In one or two days I’ll get my order from Inogen, a small in-home oxygen concentrator and a battery-operated portable.  The in-home unit will replace the larger (and louder) unit we’re now renting and the portable will free me from that awkward tank that I’ve been pulling around like a dog out for his constitutional.  The portable will allow me more freedom away from home, even an extended automobile trip if we want to visit our Kentucky daughter and don’t want to fly.  The unit can be plugged into the car for oxygen use while it recharges the battery.  Can’t wait.  More on cats and oxygen hoses.  Tiger or Tuffy did it again last night, chewed a hole in the line that leaked about 90% of what should have been coming to me in bed.  So I again looked up cat repellent and found bottles of bitter apple spray or rub-on.  Supposedly, dogs and cats can’t stand it.  We’ll see.  I also found out that my advanced age and oxygen dependence has altered the makeup of my blood such that 82˚ now feels the same as 75˚ felt only a few years ago.  We now keep our AC set at 82˚and it feels just fine.
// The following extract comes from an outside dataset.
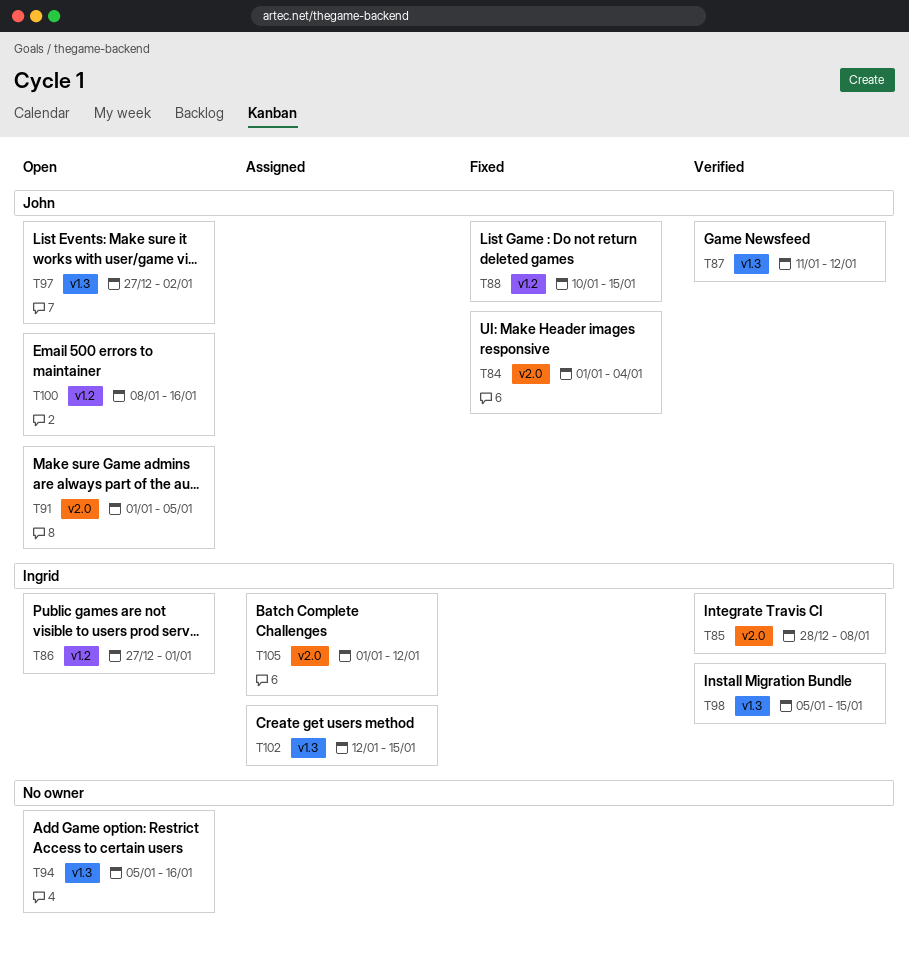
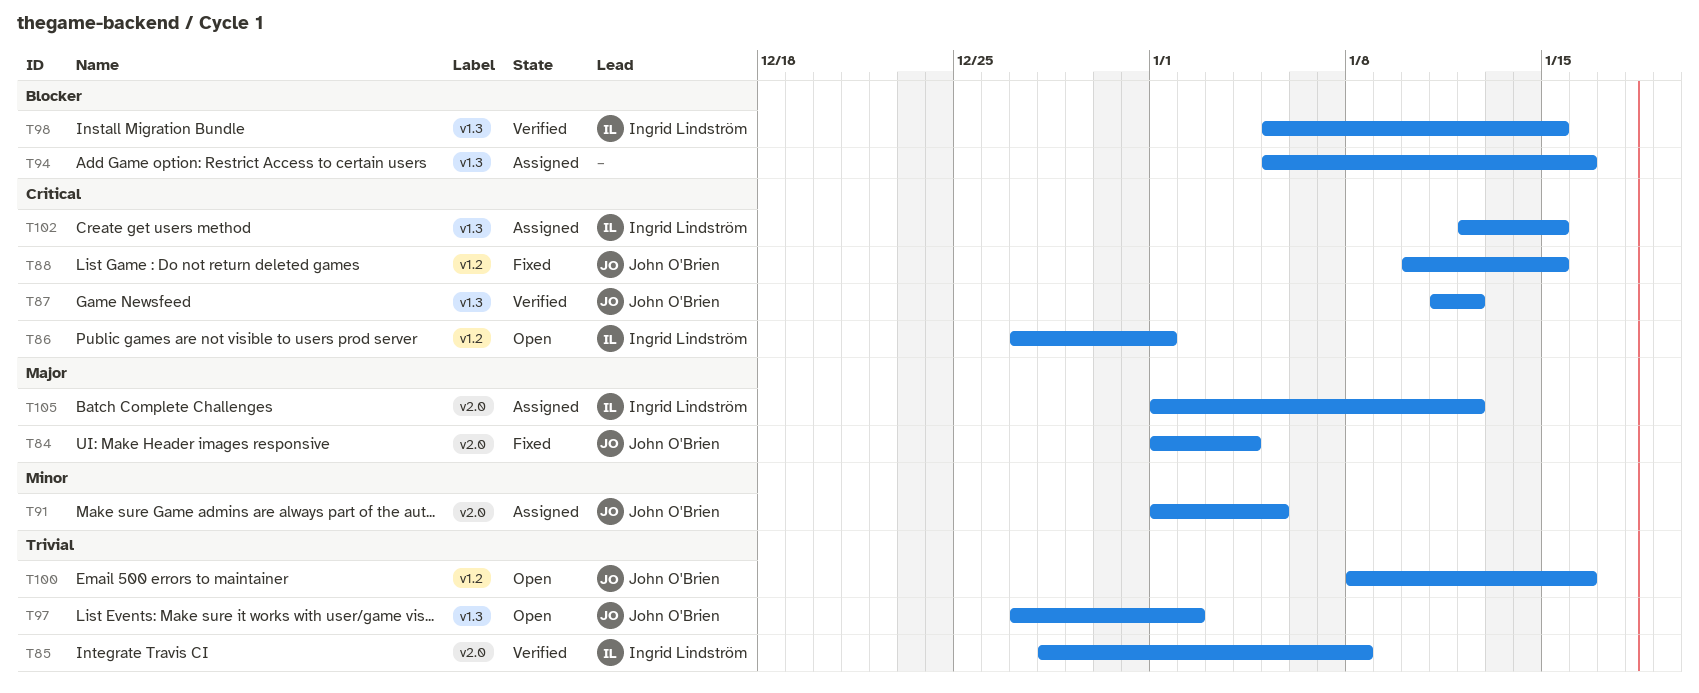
T91, status: Open -> Assigned
T94, status: Open -> Assigned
Where are the television Westerns of yesteryear?  I long for a Gunsmoke, Rawhide, Bonanza, or Maverick.  I miss Miss Kitty, Matt, and gimpy Chester; miss Rowdy, Gil, and Wishbone; miss the Cartwrights (Ben, Hoss, Little Joe, and Adam); and, of course, miss the Maverick brothers Bret and Bart.  Were these shows really as good as I remember or have I simply romanticized them?  I don’t know.  There used to be a bunch of hour and half-hour Westerns in the Fifties and Sixties, but they weren’t nearly as good as the four mentioned above: to name only a few,  Have Gun Will Travel, The Rifleman, The Wild Wild West, The Lone Ranger, and Bat Masterson.  I’ll take the few Western movies still being made, like The Hateful Eight, Django Unchained, Jane Got a Gun, and The Revenant, but I’d sure like to see a good Western series.